WORK ORDER:
Looking at the listing below, work out the number of lines where the string "Elliott" shows up, and give that number only.

PROVIDED ENTRIES:
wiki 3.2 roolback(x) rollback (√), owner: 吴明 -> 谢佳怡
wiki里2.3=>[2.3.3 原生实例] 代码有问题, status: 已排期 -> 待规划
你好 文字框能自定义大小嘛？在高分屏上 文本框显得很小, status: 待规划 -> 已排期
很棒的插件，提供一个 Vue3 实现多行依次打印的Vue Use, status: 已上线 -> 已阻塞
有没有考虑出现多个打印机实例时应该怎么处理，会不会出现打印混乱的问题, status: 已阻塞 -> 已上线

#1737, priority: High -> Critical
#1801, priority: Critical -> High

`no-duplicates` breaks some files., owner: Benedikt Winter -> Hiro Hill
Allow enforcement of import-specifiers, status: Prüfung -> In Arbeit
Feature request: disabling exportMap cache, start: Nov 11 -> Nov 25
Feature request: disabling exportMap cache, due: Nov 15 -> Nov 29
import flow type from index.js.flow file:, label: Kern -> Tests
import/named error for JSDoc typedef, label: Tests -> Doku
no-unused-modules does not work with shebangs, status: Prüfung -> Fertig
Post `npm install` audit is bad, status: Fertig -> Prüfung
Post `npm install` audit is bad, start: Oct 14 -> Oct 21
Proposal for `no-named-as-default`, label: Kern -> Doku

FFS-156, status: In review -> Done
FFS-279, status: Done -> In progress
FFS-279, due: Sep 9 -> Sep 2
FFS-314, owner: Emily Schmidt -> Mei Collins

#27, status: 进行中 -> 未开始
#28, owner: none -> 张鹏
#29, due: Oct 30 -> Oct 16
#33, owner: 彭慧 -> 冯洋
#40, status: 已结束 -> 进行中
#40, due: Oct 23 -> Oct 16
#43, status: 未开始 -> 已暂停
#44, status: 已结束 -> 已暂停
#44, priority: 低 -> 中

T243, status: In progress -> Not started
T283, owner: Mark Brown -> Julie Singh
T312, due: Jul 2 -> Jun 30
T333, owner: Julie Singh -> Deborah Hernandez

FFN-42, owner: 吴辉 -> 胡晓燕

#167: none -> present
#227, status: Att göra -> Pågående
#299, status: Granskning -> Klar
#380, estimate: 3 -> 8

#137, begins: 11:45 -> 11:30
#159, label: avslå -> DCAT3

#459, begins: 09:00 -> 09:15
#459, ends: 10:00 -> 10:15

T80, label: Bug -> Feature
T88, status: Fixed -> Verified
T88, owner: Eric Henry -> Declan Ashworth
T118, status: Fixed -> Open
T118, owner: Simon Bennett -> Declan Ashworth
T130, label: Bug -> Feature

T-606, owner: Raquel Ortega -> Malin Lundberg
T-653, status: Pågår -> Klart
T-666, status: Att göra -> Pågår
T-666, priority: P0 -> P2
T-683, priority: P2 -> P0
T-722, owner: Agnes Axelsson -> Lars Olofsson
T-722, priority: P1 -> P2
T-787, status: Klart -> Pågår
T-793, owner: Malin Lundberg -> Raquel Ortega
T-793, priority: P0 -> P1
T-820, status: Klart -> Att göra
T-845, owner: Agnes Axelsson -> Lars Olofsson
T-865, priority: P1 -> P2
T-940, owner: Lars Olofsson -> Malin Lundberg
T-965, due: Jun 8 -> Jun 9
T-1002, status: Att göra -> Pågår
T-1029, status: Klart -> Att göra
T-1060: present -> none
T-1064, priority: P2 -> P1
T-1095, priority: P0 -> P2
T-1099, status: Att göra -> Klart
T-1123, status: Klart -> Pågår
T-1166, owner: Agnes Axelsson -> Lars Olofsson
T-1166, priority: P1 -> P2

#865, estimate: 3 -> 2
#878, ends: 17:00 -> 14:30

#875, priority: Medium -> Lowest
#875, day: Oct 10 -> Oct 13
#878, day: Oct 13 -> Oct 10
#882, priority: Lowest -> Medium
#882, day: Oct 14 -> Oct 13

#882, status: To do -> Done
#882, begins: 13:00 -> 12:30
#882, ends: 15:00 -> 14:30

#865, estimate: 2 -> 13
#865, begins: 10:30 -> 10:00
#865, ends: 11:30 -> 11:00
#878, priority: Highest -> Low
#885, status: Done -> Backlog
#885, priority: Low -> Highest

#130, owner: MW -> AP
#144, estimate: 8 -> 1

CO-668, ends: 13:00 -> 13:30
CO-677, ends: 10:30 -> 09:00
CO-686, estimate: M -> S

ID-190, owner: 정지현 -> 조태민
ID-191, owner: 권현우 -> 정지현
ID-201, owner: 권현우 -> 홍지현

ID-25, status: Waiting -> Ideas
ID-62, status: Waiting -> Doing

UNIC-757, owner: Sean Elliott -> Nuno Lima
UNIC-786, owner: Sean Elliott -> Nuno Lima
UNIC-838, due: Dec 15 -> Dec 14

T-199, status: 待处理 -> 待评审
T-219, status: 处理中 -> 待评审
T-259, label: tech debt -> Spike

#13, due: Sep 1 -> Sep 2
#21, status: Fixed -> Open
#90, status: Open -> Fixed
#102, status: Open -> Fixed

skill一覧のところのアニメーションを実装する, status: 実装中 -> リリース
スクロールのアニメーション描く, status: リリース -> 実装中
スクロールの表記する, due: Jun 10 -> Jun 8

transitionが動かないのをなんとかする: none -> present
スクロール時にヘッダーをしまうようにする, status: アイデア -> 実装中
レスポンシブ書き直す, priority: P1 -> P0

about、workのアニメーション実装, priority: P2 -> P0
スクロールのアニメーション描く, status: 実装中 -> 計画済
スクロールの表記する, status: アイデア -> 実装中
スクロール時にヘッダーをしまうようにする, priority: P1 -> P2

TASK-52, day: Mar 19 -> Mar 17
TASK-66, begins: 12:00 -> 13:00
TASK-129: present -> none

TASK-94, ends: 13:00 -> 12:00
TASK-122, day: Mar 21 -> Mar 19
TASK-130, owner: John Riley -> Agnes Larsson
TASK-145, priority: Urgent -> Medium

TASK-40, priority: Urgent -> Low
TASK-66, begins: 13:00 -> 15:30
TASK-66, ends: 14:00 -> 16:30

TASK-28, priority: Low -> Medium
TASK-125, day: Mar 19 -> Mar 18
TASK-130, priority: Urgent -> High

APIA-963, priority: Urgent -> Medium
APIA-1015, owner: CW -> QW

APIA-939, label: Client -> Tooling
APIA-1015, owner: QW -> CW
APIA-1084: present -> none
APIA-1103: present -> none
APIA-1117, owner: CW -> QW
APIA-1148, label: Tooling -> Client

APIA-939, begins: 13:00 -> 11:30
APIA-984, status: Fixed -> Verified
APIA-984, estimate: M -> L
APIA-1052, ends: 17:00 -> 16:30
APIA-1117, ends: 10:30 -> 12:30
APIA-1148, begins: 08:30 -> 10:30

OUTPUT BELOW:
2